The contest had an unexpected twist Thursday, when Gov. Ron DeSantis of Florida waded into the fray, praising Dhillon and urging “new blood” at the committee. The comments were notable, given Trump’s decision to shy away from making an endorsement. While Trump has stayed silent, some of his top campaign aides were spotted circulating Thursday at the event in a luxury seaside resort. Thursday night, Kellyanne Conway, a long-serving Trump administration aide, was the guest speaker at dinner.
But as a proxy campaign to gauge Trump’s sway over the Republican Party, the race for party leader was imperfect. Dhillon was a co-chair of the election-denying group Lawyers for Trump in 2020 and never made Trump’s hold on the party an issue in her effort to unseat McDaniel. Mike Lindell, the CEO of MyPillow and a conspiracy-minded Trump loyalist, also challenged McDaniel.
It wasn’t clear how much Dhillon was willing to change direction, either. For instance, she said before the vote that she supported McDaniel’s decision last year to demand that Republican presidential candidates sign a pledge to not participate in any debates sponsored by the Commission on Presidential Debates.
“I fully support our party’s decision to part ways with the biased Presidential Debate Commission,” Dhillon said. “I would not change course on that.”
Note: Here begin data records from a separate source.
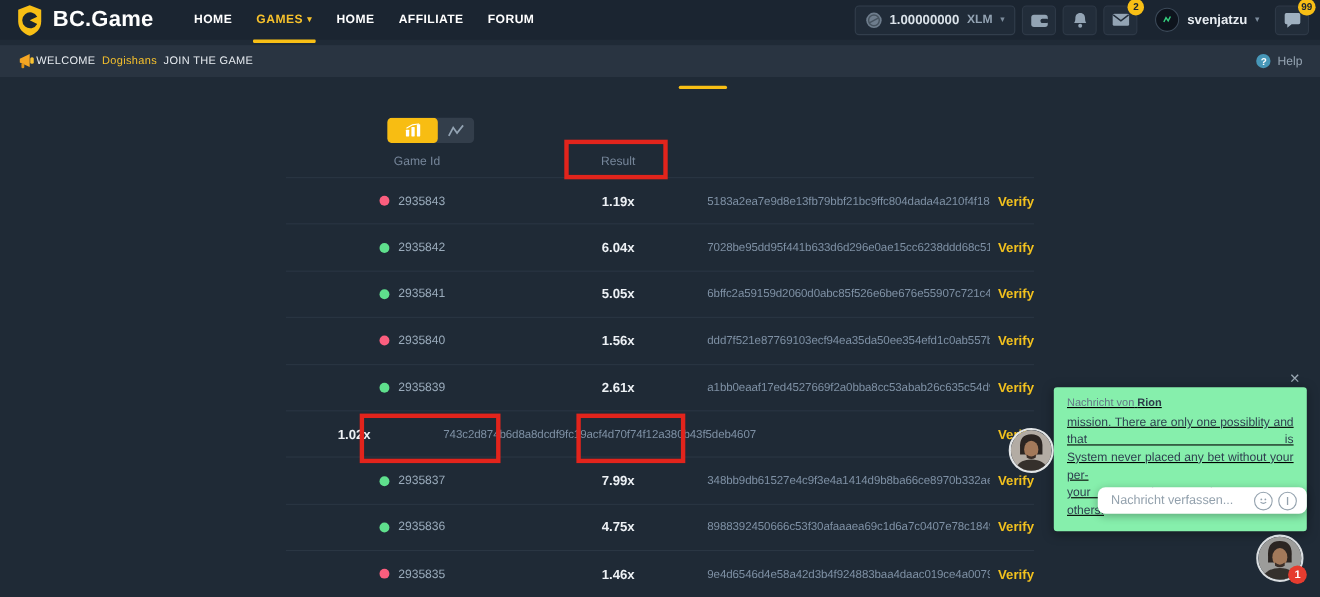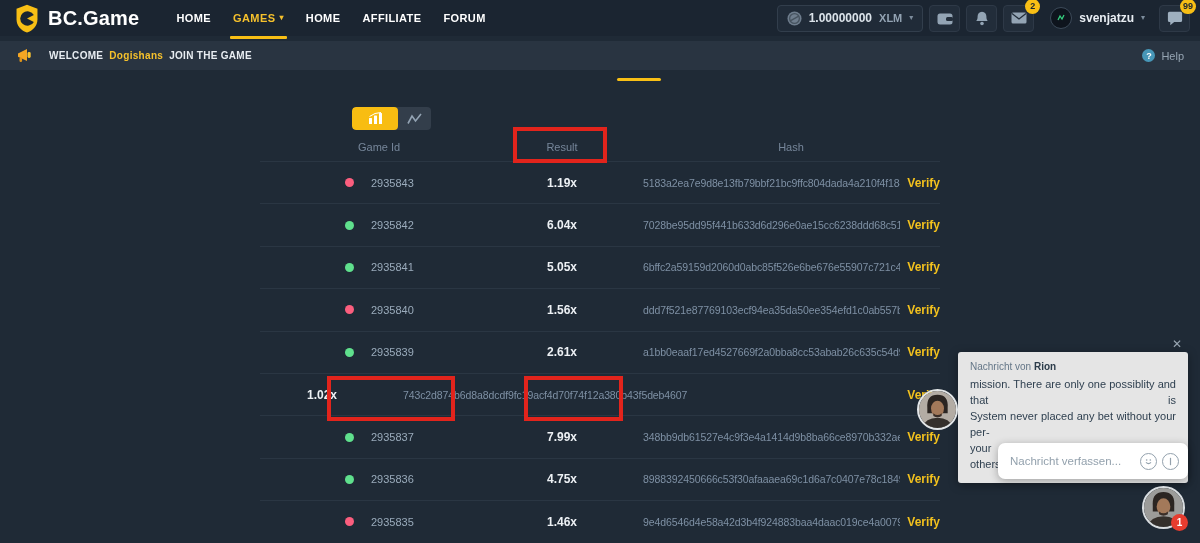--- a/index.html
+++ b/index.html
@@ -48,21 +48,21 @@
   .user-avatar {
     width:22px; height:22px; border-radius:50%; background:#0e141d;
     border:1px solid #3c4a59; display:flex; align-items:center; justify-content:center;
   }
   .user-name { color:#e9eef3; font-size:12px; font-weight:bold; }
   
   .banner {
     position:absolute; top:41px; left:0; width:1200px; height:29px;
     background:#293441; display:flex; align-items:center; padding:0 16px;
   }
-  .banner-text { margin-left:16px; font-size:10px; font-weight:bold; letter-spacing:.3px; color:#e8edf2; }
+  .banner-text { margin-left:0; font-size:10px; font-weight:normal; letter-spacing:.3px; color:#e8edf2; }
   .banner-name { color:#f6c12c; margin:0 4px; }
   .banner-right { margin-left:auto; display:flex; align-items:center; gap:6px; cursor:pointer; }
   .help-q {
     width:13px; height:13px; border-radius:50%; background:#4797b8; color:#fff;
     font-size:9px; font-weight:bold; display:flex; align-items:center; justify-content:center;
   }
   .help-label { color:#96a5b3; font-size:11px; }
   
   .tab-dash { position:absolute; left:617px; top:78px; width:44px; height:3px; background:#f8bf15; border-radius:2px; }
   .toggle {
@@ -72,55 +72,56 @@
   .toggle-active { width:46px; background:#f8bd12; display:flex; align-items:center; justify-content:center; cursor:pointer; border-radius:4px; }
   .toggle-inactive { width:33px; display:flex; align-items:center; justify-content:center; cursor:pointer; }
   
   .history-table { position:absolute; left:260px; top:132px; width:680px; }
   .t-head { display:flex; align-items:center; height:29px; color:#76869a; font-size:11px; }
   .h1 { width:240px; padding-left:98px; }
   .h2 { width:124px; text-align:center; }
   .h3 { flex:1; text-align:center; text-indent:58px; }
   .h4 { width:40px; }
   .t-row { display:flex; align-items:center; height:42.4px; border-top:1px solid #2a3643; }
-  .c1 { width:240px; padding-left:85px; display:flex; align-items:center; gap:17px; }
+  .c1 { width:240px; padding-left:85px; display:flex; align-items:center; gap:8px; }
   .dot { width:9px; height:9px; border-radius:50%; flex:0 0 auto; }
   .dot-win { background:#5fe08d; }
   .dot-loss { background:#fb5e7e; }
   .gid { font-size:11px; color:#9aabbb; }
   .c2 { width:124px; text-align:center; font-size:12px; font-weight:bold; color:#edf1f5; }
   .c3 { flex:1; padding-left:19px; font-size:10.5px; letter-spacing:-.1px; color:#7e90a4; white-space:nowrap; overflow:hidden; }
   .c4 { width:40px; text-align:right; font-size:12px; font-weight:bold; color:#f2c11e; cursor:pointer; text-decoration:none; }
   
   .anno { position:absolute; border:4px solid #e2241c; background:transparent; pointer-events:none; }
   .anno-result-header { left:513px; top:127px; width:94px; height:36px; }
   .anno-gameid { left:327px; top:376px; width:128px; height:45px; }
   .anno-result { left:524px; top:376px; width:99px; height:45px; }
   
   .chat-close { position:absolute; left:1172px; top:337px; color:#9aa7b3; font-size:12px; cursor:pointer; }
   .chat-card {
     position:absolute; left:958px; top:352px; width:230px; min-height:76px;
-    background:#e5e5e5; border-radius:3px; padding:9px 12px 10px;
+    background:#86efac; border-radius:3px; padding:9px 12px 10px;
     box-shadow:0 2px 10px rgba(0,0,0,.35);
+    text-decoration:underline;
   }
   .chat-from { font-size:10px; color:#64768  7; color:#647687; margin-bottom:5px; }
   .chat-from b { color:#2c3c4a; }
   .chat-line { font-size:11px; color:#2e3f4f; line-height:1.45; text-align:justify; text-align-last:justify; }
   .chat-line.last { text-align-last:left; }
   .photo-avatar { position:absolute; border-radius:50%; overflow:hidden; cursor:pointer; }
   .avatar-rion { left:917px; top:389px; width:41px; height:41px; border:2px solid #e3e6e8; }
   .badge-unread {
     position:absolute; right:-3px; bottom:-2px; width:17px; height:17px; border-radius:50%;
     background:#e63c2f; color:#fff; font-size:10px; font-weight:bold;
     display:flex; align-items:center; justify-content:center; z-index:3;
   }
   .avatar-bottom-wrap { position:absolute; left:1142px; top:486px; width:43px; height:43px; }
   .avatar-bottom-wrap .photo-avatar { left:0; top:0; width:43px; height:43px; border:2px solid #d9dde0; }
   .chat-input-wrap {
-    position:absolute; left:998px; top:443px; width:190px; height:36px;
+    position:absolute; left:998px; top:443px; width:190px; height:24px;
     background:#fff; border-radius:7px; display:flex; align-items:center;
     padding:0 9px 0 12px; gap:5px; box-shadow:0 2px 8px rgba(0,0,0,.3);
   }
   .chat-input { flex:1; min-width:0; border:0; outline:0; background:transparent; font-family:"Liberation Sans",sans-serif; font-size:11.5px; color:#3a4a58; }
   .chat-input::placeholder { color:#93a1ad; }
   .round-ic {
     width:17px; height:17px; border-radius:50%; border:1px solid #93a1ad; flex:0 0 auto;
     display:flex; align-items:center; justify-content:center; cursor:pointer;
   }
 </style>
@@ -248,21 +249,20 @@
           <path d="M1 10.5 L5 3 L8.5 8 L14 1" fill="none" stroke="#93a3b3" stroke-width="1.6"></path>
         </svg>
       </span>
     </div>
   </div>
 
   <div class="history-table">
     <div class="t-head">
       <div class="h1">Game Id</div>
       <div class="h2">Result</div>
-      <div class="h3">Hash</div>
       <div class="h4"></div>
     </div>
     <div>
   <div class="t-row">
     <div class="c1">
       <span class="dot dot-loss"></span>
       <span class="gid">2935843</span>
     </div>
     <div class="c2">1.19x</div>
     <div class="c3">5183a2ea7e9d8e13fb79bbf21bc9ffc804dada4a210f4f18436c5</div>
But some of the most outspoken anti-Trump members of the RNC came out in support of Dhillon, reasoning that her call for change best aligned with their efforts to move the party beyond the former president.
Ultimately, they did not have the votes. McDaniel had six years to win over the loyalties of a majority of committee members. And with some, the pressure campaign orchestrated by Dhillon actually worked against her. Accusations that McDaniel had bought off individual members and the leaking of personal emails left even some friends of Dhillon’s seething about vile voicemail messages and a deluge of emails.
“I cleared out my inbox this morning, and since 9 today, I’ve had another 50,” Campbell marveled in an interview at lunchtime Monday, saying she was in the passenger seat of her car combing through the latest messages.